→ **Extracted text**:
* * * *
7. The First Zombie Movie
“The first zombie movie?! But I already know about Shaun of the Dead! What do you think you have to teach ME about it?” Yeah, turns out you need to go a bit further back than that for the first zombie movie. Farther even than Night of the Living Dead in 1969.
Like 1919, to be precise.
In 1917, with World War One still raging, French director Abel Gance was making an anti-war film called J‘Accuse. He had contacted the French military for soldiers and permission to film the front. He got both, possibly the only time a director has gone that far for a zombie movie.
In the movie, two men in a love triangle with a woman go to the front. One dies, the other comes home shell-shocked. He talks of visions of the dead soldiers of the world getting off the ground or digging their way out of graves to march to their homes and dare the people back home to show they appreciate the sacrifice or tell them it was worth it. This vision comes literally true when dead soldiers begin marching into his village. The director later learned that the majority of these soldiers were killed or wounded in the Battle of Verdun less than two weeks after shooting. While it’s true that no one breaks out the shotguns or chainsaws, it’s still a shocking enough movie of this era to be worth a look.
6. The First Cartoon
Have you ever wondered why the early cartoons were so trippy? Why pretty much anything on screen from a chair to a bubble would be alive, or why everyone was basically made of rubber? Turns out that seems to be largely just rip offs of the first animated movie ever: 1908’s Fantasmagorie by Emile Cohl. Part of a now defunct, long forgotten art trend called the “Incoherent Movement,” (which included such highlights as someone doing the Mona Lisa with a pipe, if you want to know why it died off) the film features clown who literally rushes through just about every cartoon slapstick gag in less than minute. Stuff turns into random other stuff connected only by a shape, the clown tears a hole in space/time, etc…
5. The First Vampire Movie
Nosferatu, F. W. Murnau’s 1922 film, is often pointed at by fans as a welcome antidote to these Twilight/True Blood trends. Considering that it’s hard to deny that vampire star Count Orlock of this movie was a lot scarier than Dracula would be, you might wonder why Nosferatu didn’t become the model for future vampires. The answer is that it turns out it was ruled a completely criminal rip off of Bram Stoker’s original Dracula novel after a lawsuit against the filmmakers by his widow. Weirdly, instead of demanding all the box office money from the film, the Widow Stoker demanded that all copies of the movie be burned. And while many of them were, the movie wasn’t staked, and so some copies of it survived.
4. The First Frankenstein Movie
Some of you may be familiar with the version of Frankenstein that starred Boris Karloff where his scariest features are he is tall, has a square forehead, neck bolts, and he mumbles. In fact, Thomas Edison and company made a Frankenstein movie in 1910, and it’s much weirder. For starters, in this version, the monster starts out as a skeleton in a vat, and through reversing film, it looks like it catches fire and then grows a body around itself. Rather than going on a rampage, this version of the monster is just abandoned by Doctor Victor Frankenstein because he’s ugly. On what is to be Dr. Frankenstein’s wedding night, the monster shows up, but looks at itself in the mirror, and sort of fades from existence in embarrassment.
* * * *
Saved data entries:
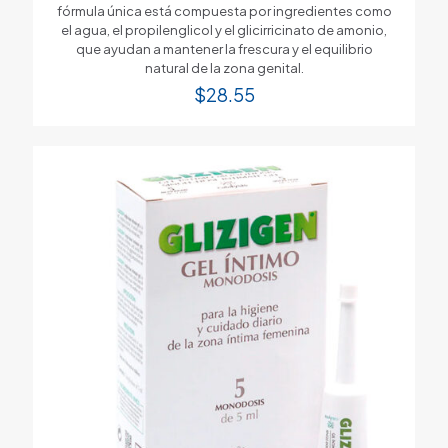
fórmula única está compuesta por ingredientes como
el agua, el propilenglicol y el glicirricinato de amonio,
que ayudan a mantener la frescura y el equilibrio
natural de la zona genital.
$
28.55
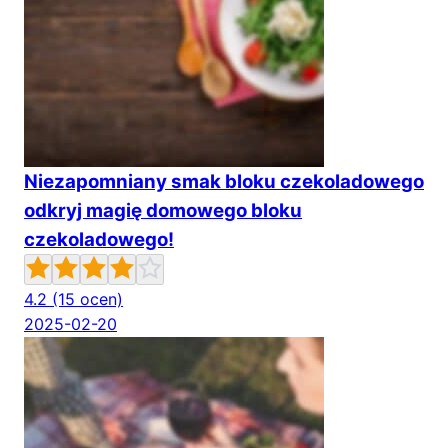
Niezapomniany smak bloku czekoladowego
odkryj magię domowego bloku
czekoladowego!
4.2
(15 ocen)
2025-02-20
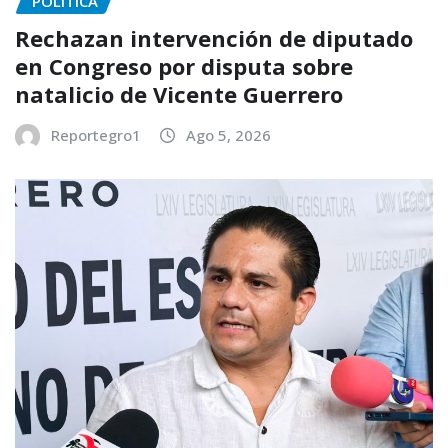
POLÍTICA
Rechazan intervención de diputado
en Congreso por disputa sobre
natalicio de Vicente Guerrero
Reportegro1
Ago 5, 2026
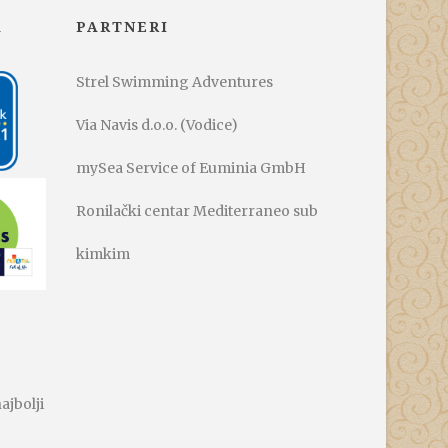
A
PARTNERI
Strel Swimming Adventures
Via Navis d.o.o. (Vodice)
mySea Service of Euminia GmbH
Ronilački centar Mediterraneo sub
kimkim
ajbolji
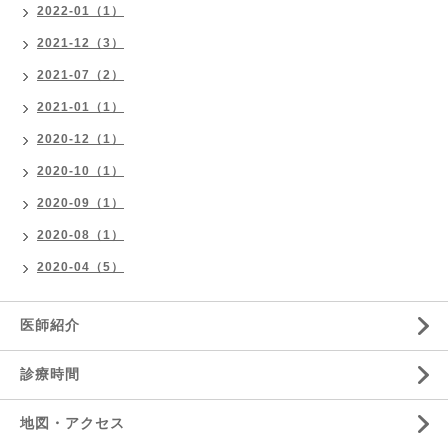
2022-01（1）
2021-12（3）
2021-07（2）
2021-01（1）
2020-12（1）
2020-10（1）
2020-09（1）
2020-08（1）
2020-04（5）
医師紹介
診療時間
地図・アクセス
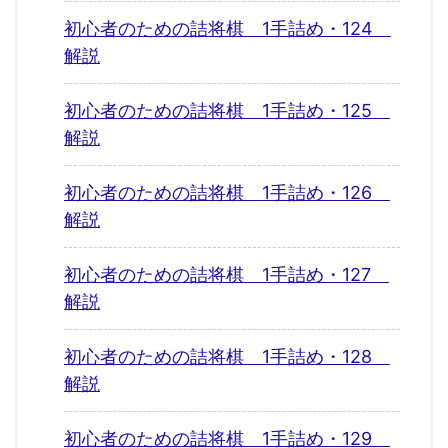
初心者のための詰将棋 1手詰め・124
解説
初心者のための詰将棋 1手詰め・125
解説
初心者のための詰将棋 1手詰め・126
解説
初心者のための詰将棋 1手詰め・127
解説
初心者のための詰将棋 1手詰め・128
解説
初心者のための詰将棋 1手詰め・129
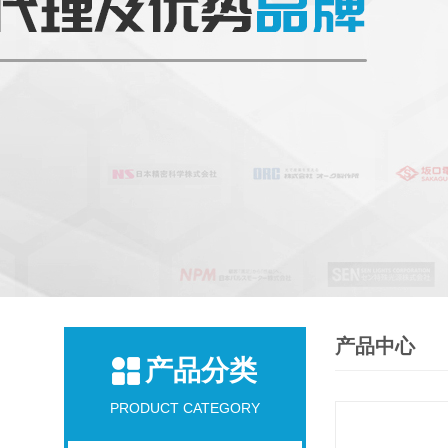
产品中心
产品分类
PRODUCT CATEGORY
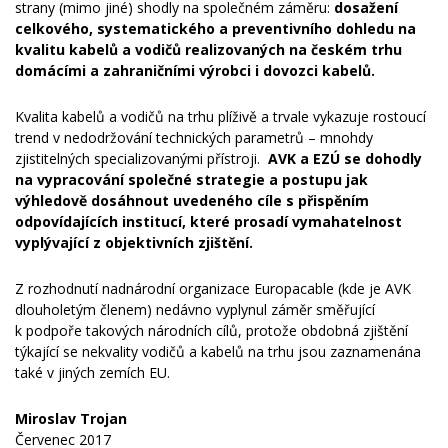
strany (mimo jiné) shodly na společném záměru:
dosažení
celkového, systematického a preventivního dohledu na
kvalitu kabelů a vodičů realizovaných na českém trhu
domácími a zahraničními výrobci i dovozci kabelů.
Kvalita kabelů a vodičů na trhu plíživě a trvale vykazuje rostoucí
trend v nedodržování technických parametrů – mnohdy
zjistitelných specializovanými přístroji.
AVK a EZÚ se dohodly
na vypracování společné strategie a postupu jak
výhledově dosáhnout uvedeného cíle s přispěním
odpovídajících institucí, které prosadí vymahatelnost
vyplývající z objektivních zjištění.
Z rozhodnutí nadnárodní organizace Europacable (kde je AVK
dlouholetým členem) nedávno vyplynul záměr směřující
k podpoře takových národních cílů, protože obdobná zjištění
týkající se nekvality vodičů a kabelů na trhu jsou zaznamenána
také v jiných zemích EU.
Miroslav Trojan
Červenec 2017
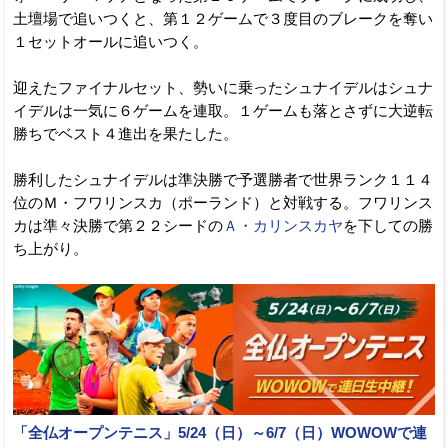
土壇場で追いつくと、第１２ゲームで３度目のブレークを奪い
１セットオールに追いつく。
迎えたファイナルセット、勢いに乗ったシュナイデルはシュナ
イデルは一気に６ゲームを連取。１ゲームも落とさずに大逆転
勝ちでベスト４進出を果たした。
勝利したシュナイデルは準決勝で予選勝者で世界ランク１１４
位のＭ・フワリンスカ（ポーランド）と対戦する。フワリンス
カは準々決勝で第２２シードの
Ａ・カリンスカヤ
を下しての勝
ち上がり。
「全仏オープンテニス」5/24（日）～6/7（日）WOWOWで連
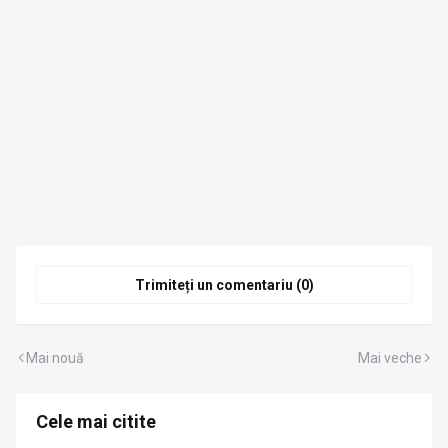
Trimiteți un comentariu (0)
Mai nouă
Mai veche
Cele mai citite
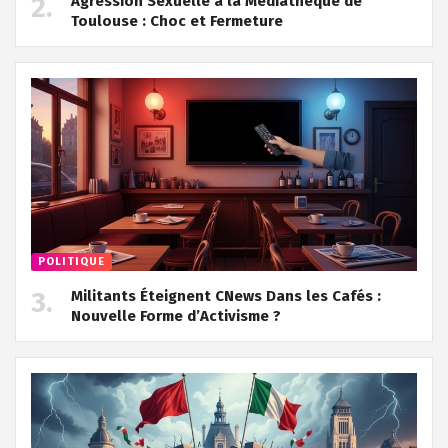
Agression Sexuelle à la Médiathèque de
Toulouse : Choc et Fermeture
POLITIQUE
Militants Éteignent CNews Dans les Cafés :
Nouvelle Forme d’Activisme ?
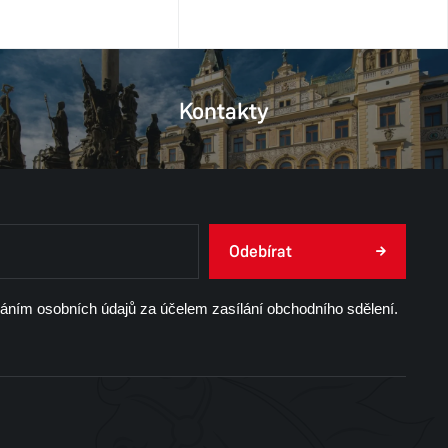
Kontakty
Odebírat
váním osobních údajů za účelem zasílání obchodního sdělení.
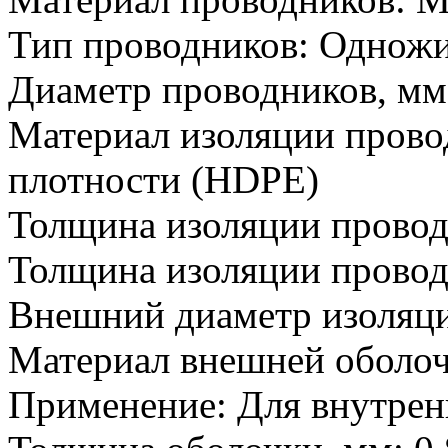
Тип проводников:
Одножи
Диаметр проводников, мм
Материал изоляции прово
плотности (HDPE)
Толщина изоляции провод
Толщина изоляции провод
Внешний диаметр изоляци
Материал внешней оболоч
Применение:
Для внутрен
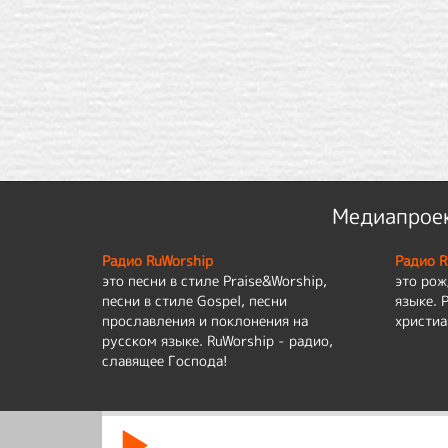
Медиапроек
Радио RuWorship
Радио R
это песни в стиле Praise&Worship,
это рож
песни в стиле Gospel, песни
языке. 
прославления и поклонения на
христиа
русском языке. RuWorship - радио,
славящее Господа!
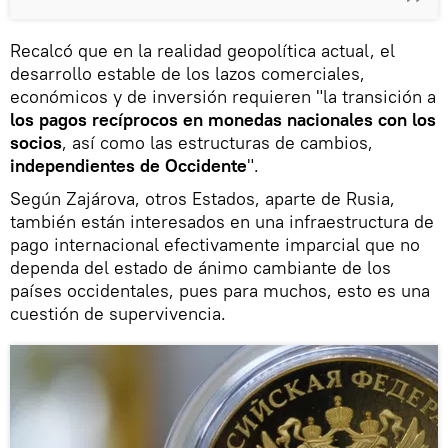
Recalcó que en la realidad geopolítica actual, el
desarrollo estable de los lazos comerciales,
económicos y de inversión requieren "la transición a
los pagos recíprocos en monedas nacionales con los
socios
, así como las estructuras de cambios,
independientes de Occidente
".
Según Zajárova, otros Estados, aparte de Rusia,
también están interesados en una infraestructura de
pago internacional efectivamente imparcial que no
dependa del estado de ánimo cambiante de los
países occidentales, pues para muchos, esto es una
cuestión de supervivencia.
* * * *
→ **Work request A**:
Answer these questions using the film-history text.
(i) Who made Fantasmagorie, and in what year was it released?
(ii) Who brought the lawsuit against the makers of Nosferatu?
(iii) In the 1910 Frankenstein movie, what does the monster start out as?
→ **Work request B**:
Output the section of the film-history text starting with "7. The First" and going on through "a zombie movie.".

→ **Task result A**:
(i) Emile Cohl, 1908.
(ii) Bram Stoker's widow.
(iii) A skeleton in a vat.

→ **Task result B**:
7. The First Zombie Movie
“The first zombie movie?! But I already know about Shaun of the Dead! What do you think you have to teach ME about it?” Yeah, turns out you need to go a bit further back than that for the first zombie movie. Farther even than Night of the Living Dead in 1969.
Like 1919, to be precise.
In 1917, with World War One still raging, French director Abel Gance was making an anti-war film called J‘Accuse. He had contacted the French military for soldiers and permission to film the front. He got both, possibly the only time a director has gone that far for a zombie movie.